## Study text
·····

# My #1 lure last year



## mtnman (Jan 2, 2008)

this is a rapala huskie jerk Baby Bass pattern suspending 6 1/2ft, 5 1/2" long. Last year i caught about 80% of my fish on this lure. it worked so good that my friends went out and bought them also. i cought smallies out the butt and some really nice muskie and pike pn it also.


----------



## Captain Ahab (Jan 2, 2008)

I caught a few nice smallies on the same lure - but for me soft plastics still work the best. My 4" slim senko type bait out produced everything else by far.


----------



## mtnman (Jan 2, 2008)

well ive been reading alot of all of your post about how good soft plastics work and i really am gonna use them this spring and summer to see how well they work. i dont have any exceot a few flukes are they any that you would recomend to start out with because i dont want to go out and blow money on things that you already know dont work so well. im fishing about the same tipes of water as you. i cant see a change in waters from one side of the state to another. i did pretty good on albino and baby bass color flukes last summer. but im up for any suggestions especially if its gonna catch me more fish. you can never catch to many.


----------



## nicdicarlo (Jan 2, 2008)

·····

## Prompt
Extend the fishing lure thread from the point where it stops. The lines that follow are separate material and have nothing to do with the fishing thread.

## Data shown
·····

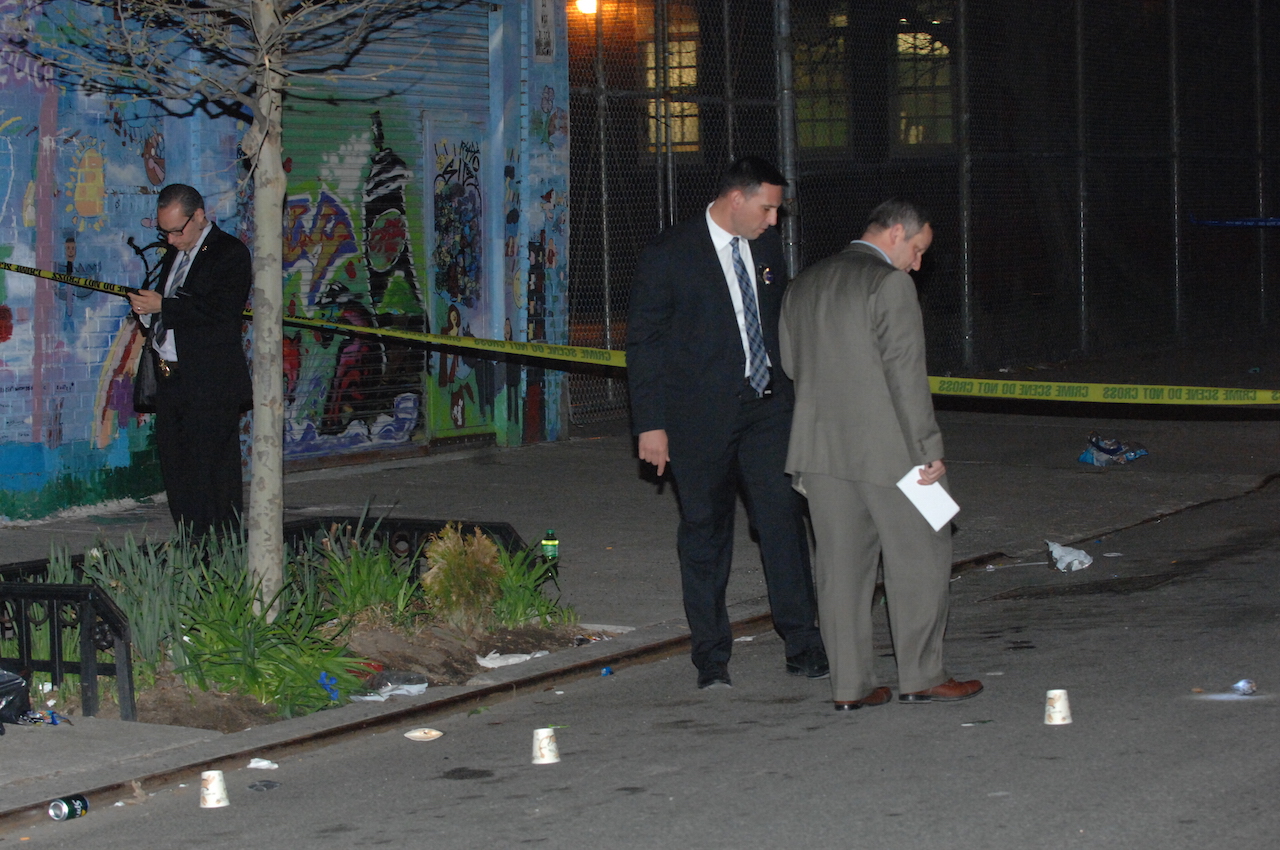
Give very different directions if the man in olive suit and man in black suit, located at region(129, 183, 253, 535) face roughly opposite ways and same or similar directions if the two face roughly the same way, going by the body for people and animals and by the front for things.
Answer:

·····

## Exercise answer
mtn man,
My top soft plastics for river smallies have been yum creature type baits to immitate craws, wacky rigged senkos (and similar baits) in either darker colors or shad colors, esquireds flukes, slider worms, and of course tubes. Tubes are pretty deadly on rivers. I usuall drift the senkos and tubes through runs or cast them directly towards eddies. With the creatures and sliders I tend to hop them off of the bottom in slower areas. Grubs rigged on jigheads can also work well. Like esquired, I mainly finesse fish with softplastics rigged on varios plain hooks or jigheads. Hope this helps.


----------



## SMDave (Jan 2, 2008)

https://www.tinboats.net/forum/viewtopic.php?t=1143
Just for you mtnman :lol: [/url]


----------



## bAcKpAiN (Jan 2, 2008)

Well, I only got out three times last year after the striper run (which was herring all the way). So my most productive lures are what I used at the time lol.

For Smallies I went once on a small lake in Clearfield County. It was bubblegum or pearl zoom super flukes fished FAST and erratic, when one missed we threw a berkley craw in 4" to try and show em' something different. For Largemouths I went twice, once to marsh creek, and once to Hopewell Lake, both in Berks County. On both those trips it was senkos that we used.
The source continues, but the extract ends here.